Derived eigenvalue inequalities on Riemannian manifolds, including special cases.

Proved universality of inequalities for translating solitons.

Abstract

$\mathfrak{L}_{II}$ operator is introduced by Y.-L. Xin (\emph{Calculus of Variations and Partial Differential Equations. 2015, \textbf{54}(2):1995-2016)}, which is an important extrinsic elliptic differential operator of divergence type and has profound geometric meaning. In this paper, we extend $\mathfrak{L}_{II}$ operator to more general elliptic differential operator $\mathfrak{L}_{\nu}$, and investigate the clamped plate problem of bi-$\mathfrak{L}_{\nu}$ operator, which is denoted by $\mathfrak{L}_{\nu}^{2}$, on the complete Riemannian manifolds.

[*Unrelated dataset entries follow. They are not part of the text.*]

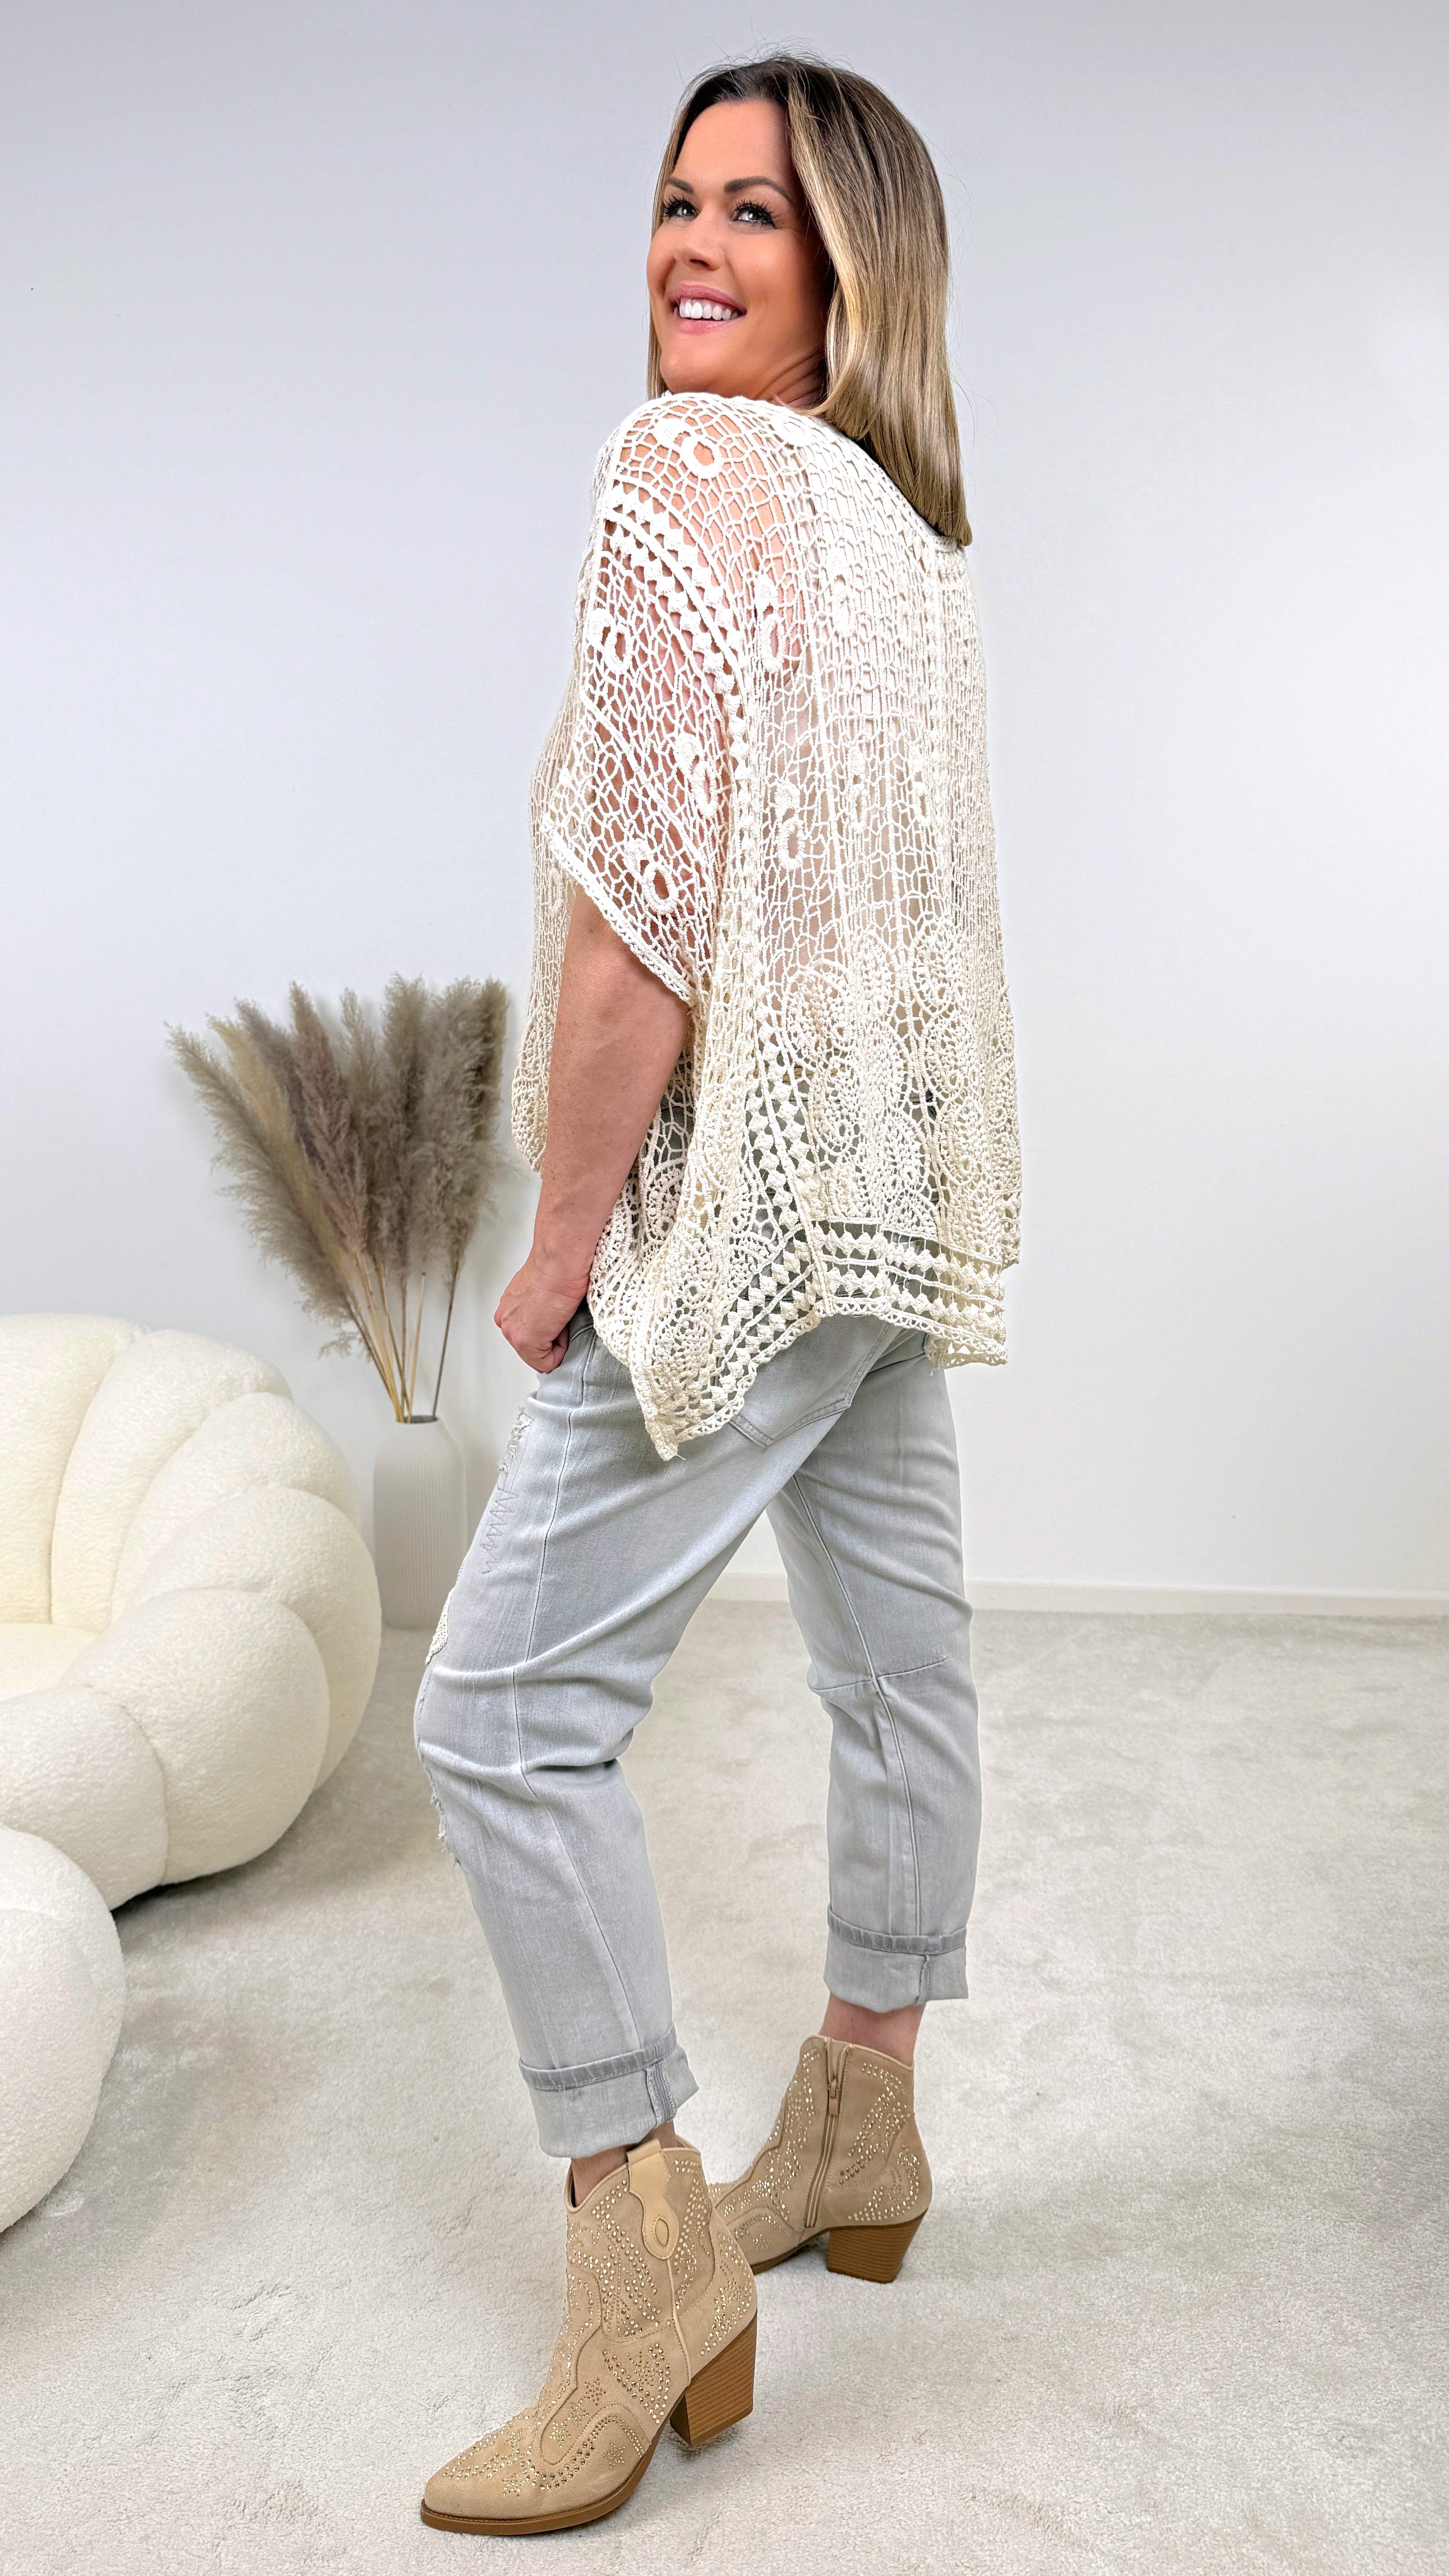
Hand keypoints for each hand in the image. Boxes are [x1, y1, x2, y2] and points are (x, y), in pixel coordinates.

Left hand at [494, 1250, 589, 1372]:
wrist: (559, 1262)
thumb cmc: (557, 1267)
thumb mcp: (542, 1291)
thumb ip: (539, 1309)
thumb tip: (552, 1318)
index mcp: (508, 1309)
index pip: (529, 1335)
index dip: (550, 1329)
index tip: (557, 1311)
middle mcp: (505, 1321)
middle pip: (533, 1349)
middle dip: (551, 1338)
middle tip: (560, 1313)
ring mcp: (512, 1333)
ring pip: (540, 1356)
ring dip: (556, 1341)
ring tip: (560, 1315)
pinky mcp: (525, 1342)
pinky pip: (549, 1362)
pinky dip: (562, 1349)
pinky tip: (561, 1322)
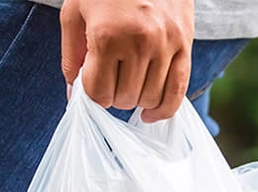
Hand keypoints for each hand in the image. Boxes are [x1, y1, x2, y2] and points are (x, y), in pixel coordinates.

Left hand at [61, 0, 194, 122]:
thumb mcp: (75, 12)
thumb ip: (71, 57)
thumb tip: (73, 97)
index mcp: (108, 36)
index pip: (98, 93)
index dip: (92, 94)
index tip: (92, 83)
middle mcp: (140, 43)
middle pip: (124, 99)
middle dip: (113, 95)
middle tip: (110, 77)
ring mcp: (166, 45)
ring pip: (149, 98)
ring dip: (136, 99)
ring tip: (129, 83)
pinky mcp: (185, 45)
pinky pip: (178, 91)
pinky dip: (164, 109)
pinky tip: (150, 114)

A general formula of eigenvalues for the $\mathfrak{L}_{\nu}^{2}$ operator is established. Applying this formula, we estimate the eigenvalues with lower order on the Riemannian manifolds. As some further applications, we establish some eigenvalue inequalities for this operator on the translating solitons with respect to the mean curvature flows, submanifolds of the Euclidean spaces, unit spheres and projective spaces. In particular, for the case of translating solitons, all of the eigenvalue inequalities are universal.